### WHAT IS BEING ASKED
Return, unchanged and in order, the lines of the data from the line with "Q: What makes a good first chess set?" to the line with "regular practice, which is essential for", including both of those lines.

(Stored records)

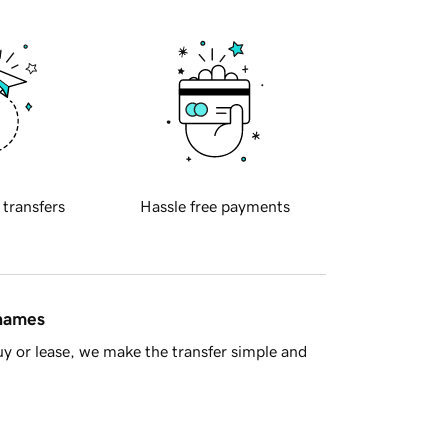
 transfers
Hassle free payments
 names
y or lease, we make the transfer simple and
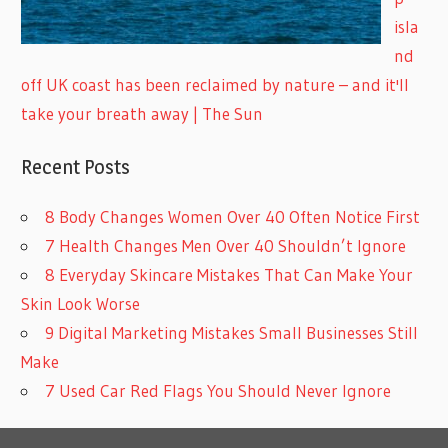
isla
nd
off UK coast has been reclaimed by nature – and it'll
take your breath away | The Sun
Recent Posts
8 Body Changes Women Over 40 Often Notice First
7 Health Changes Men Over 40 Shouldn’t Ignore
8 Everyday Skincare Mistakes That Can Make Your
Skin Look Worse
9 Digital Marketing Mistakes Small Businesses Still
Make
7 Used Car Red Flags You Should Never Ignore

...

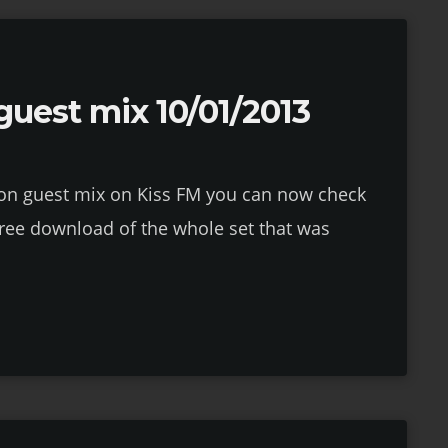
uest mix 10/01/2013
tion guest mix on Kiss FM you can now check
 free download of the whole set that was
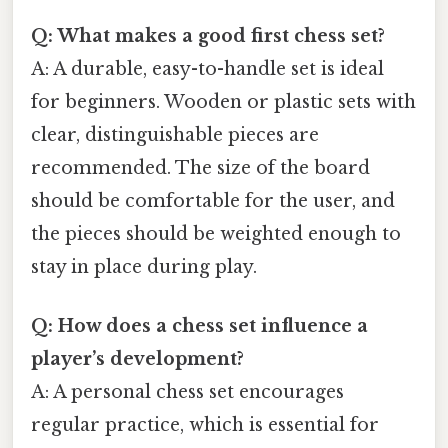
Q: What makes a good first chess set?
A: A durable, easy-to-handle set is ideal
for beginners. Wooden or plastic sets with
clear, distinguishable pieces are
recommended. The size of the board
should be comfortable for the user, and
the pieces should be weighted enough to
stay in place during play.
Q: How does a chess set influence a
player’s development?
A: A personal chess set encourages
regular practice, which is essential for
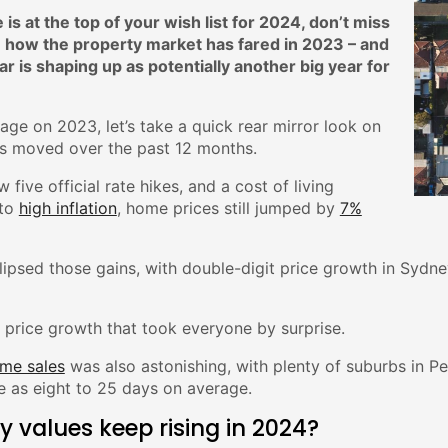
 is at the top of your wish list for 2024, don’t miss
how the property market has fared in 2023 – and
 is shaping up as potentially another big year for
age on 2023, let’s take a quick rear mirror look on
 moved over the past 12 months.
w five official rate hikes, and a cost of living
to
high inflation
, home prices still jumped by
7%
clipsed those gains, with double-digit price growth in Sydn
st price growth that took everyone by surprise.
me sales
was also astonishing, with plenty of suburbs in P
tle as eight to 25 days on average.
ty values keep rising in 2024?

---

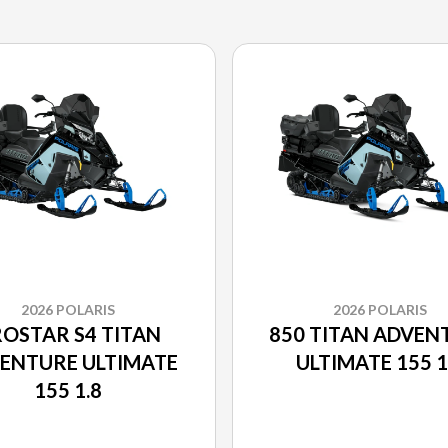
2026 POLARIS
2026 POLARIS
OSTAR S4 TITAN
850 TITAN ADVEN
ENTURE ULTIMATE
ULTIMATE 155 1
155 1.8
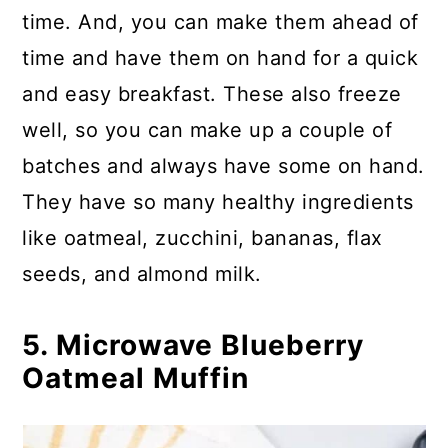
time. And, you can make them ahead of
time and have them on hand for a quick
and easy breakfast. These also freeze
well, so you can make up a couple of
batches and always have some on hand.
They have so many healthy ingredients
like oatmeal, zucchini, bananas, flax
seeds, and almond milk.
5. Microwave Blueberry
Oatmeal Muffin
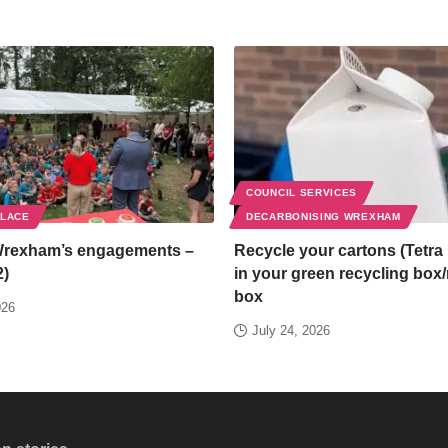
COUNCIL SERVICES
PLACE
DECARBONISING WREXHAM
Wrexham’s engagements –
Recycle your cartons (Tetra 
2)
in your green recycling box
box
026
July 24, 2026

### REPLY TO THE EXERCISE
Q: What makes a good first chess set?
A: A durable, easy-to-handle set is ideal
for beginners. Wooden or plastic sets with
clear, distinguishable pieces are
recommended. The size of the board
should be comfortable for the user, and
the pieces should be weighted enough to
stay in place during play.
Q: How does a chess set influence a
player’s development?
A: A personal chess set encourages
regular practice, which is essential for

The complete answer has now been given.